Her search had begun many years ago now, her father teaching her a little whilst she was a girl and before he had been killed. What she remembered was mostly learning by observation more than practicality, the mind of a youngster not able to cope with the intricacies of intelligence gathering. She had learnt a little from her several masters also, slave keepers and merchants for the most part. Forced into their beds and kept close by she had noted and heard much of the basics her father would have imparted upon her with less evil means. Then she had freed herself, bloody conflict losing her an eye but forcing her hands into being unbound for good. After that she had been all but placed in servitude once again, though she had not realized it at first, and ‘Grubber’ had used her for his own ends – teaching her much but in the end asking too much of her. She had left his frail Nuit body splintered and broken, dying if not dead. And then had come…nothing. Nothing but a calling, a growing need to ferret out secrets and information. It had merely been an annoyance at first, but it had grown all too quickly.
Some might call it Akajia’s will. My father would have done. As for myself, I cannot tell she thought to herself morosely as she wondered what to say further to the man. Trust, after all, was built from both sides and if she wished to learn of him he would seek to know of her.
“I have lead a troubled life Eridanus, one which I wouldn’t not put others through if I could help it. It made me what I am. Nothing left other than myself and what I can reap for myself. Intelligence gathering gives me leverage over others so that I might protect myself,” she spoke out loud now, letting her thoughts become carefully crafted words laid out before him, “I do not lie and state I would not use others, for if it would be advantageous I would. However, I do not seek to contend with the large players of Sunberth, the gangs. I merely seek to carve out my own little piece for my own” she finished, letting him decide upon just how little she wanted.
“My father would call it Akajia’s will and I suppose it could be, but I cannot ask him about it as he no longer lives upon this plane of existence.
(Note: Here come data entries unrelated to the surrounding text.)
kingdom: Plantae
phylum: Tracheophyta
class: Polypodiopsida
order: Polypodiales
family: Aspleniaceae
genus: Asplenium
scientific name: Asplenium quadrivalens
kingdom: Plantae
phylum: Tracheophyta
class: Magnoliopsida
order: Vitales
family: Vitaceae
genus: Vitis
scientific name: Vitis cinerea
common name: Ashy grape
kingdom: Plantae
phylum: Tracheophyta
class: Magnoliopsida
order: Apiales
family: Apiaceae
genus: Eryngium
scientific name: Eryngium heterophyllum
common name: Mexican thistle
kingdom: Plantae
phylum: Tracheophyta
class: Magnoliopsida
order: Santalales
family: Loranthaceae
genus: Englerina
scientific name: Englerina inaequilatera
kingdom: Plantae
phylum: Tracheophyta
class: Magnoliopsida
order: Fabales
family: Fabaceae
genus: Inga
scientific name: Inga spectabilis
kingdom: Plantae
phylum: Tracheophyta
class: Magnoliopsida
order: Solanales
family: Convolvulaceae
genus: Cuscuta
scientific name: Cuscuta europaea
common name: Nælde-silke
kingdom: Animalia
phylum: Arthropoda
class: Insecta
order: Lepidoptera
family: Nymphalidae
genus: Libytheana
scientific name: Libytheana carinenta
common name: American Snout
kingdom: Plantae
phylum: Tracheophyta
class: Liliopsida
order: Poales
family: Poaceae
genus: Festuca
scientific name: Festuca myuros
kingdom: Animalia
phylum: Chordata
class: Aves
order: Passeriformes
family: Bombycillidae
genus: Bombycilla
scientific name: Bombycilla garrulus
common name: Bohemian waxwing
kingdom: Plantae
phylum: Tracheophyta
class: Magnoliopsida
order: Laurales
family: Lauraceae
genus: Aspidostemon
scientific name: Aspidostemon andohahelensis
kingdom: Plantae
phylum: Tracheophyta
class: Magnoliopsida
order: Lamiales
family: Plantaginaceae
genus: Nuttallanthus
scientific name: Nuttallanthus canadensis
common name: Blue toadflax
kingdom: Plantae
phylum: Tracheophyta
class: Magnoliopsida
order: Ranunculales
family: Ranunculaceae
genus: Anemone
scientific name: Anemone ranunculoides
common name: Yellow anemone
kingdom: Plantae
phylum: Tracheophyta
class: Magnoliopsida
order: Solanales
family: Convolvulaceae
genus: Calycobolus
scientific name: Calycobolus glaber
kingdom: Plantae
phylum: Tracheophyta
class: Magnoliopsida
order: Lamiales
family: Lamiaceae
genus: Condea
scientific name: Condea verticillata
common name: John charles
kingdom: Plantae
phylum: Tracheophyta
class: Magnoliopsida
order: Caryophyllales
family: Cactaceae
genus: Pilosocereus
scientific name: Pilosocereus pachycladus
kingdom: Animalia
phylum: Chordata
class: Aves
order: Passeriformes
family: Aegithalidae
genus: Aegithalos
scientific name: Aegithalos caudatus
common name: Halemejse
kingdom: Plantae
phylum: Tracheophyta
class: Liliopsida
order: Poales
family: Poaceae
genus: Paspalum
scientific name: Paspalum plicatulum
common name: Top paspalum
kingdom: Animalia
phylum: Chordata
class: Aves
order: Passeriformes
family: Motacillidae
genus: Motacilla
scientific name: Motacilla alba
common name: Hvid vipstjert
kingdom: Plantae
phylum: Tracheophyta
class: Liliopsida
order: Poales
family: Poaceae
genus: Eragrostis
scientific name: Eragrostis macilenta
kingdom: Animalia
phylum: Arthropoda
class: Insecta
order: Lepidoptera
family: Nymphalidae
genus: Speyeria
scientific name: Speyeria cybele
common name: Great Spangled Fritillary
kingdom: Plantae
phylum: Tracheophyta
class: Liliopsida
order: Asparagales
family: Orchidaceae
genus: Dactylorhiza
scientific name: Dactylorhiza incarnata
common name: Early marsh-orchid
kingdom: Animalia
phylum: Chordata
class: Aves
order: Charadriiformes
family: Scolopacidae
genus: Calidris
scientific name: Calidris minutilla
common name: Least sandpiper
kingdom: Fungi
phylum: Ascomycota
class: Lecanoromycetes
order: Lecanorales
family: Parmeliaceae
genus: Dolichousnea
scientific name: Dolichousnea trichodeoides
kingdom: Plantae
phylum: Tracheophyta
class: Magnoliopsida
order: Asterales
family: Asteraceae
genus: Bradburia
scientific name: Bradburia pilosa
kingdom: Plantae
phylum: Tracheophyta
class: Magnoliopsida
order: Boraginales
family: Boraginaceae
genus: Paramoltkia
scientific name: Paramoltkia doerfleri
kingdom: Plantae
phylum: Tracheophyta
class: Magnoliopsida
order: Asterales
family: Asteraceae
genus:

I just want what anyone wants Eri-“ she continued, until she looked at the title of the smaller of the four books in greater detail than she had before.
’The Little Book of Misinformation’ by Markus Sansom it read and she felt it fall from her numbed fingers as her world seemed to be bathed in freezing cold water and shock began to set in so that her pause became almost a catatonic stare into the middle distance as memories flashed back through her skull, Eridanus and the library now completely forgotten.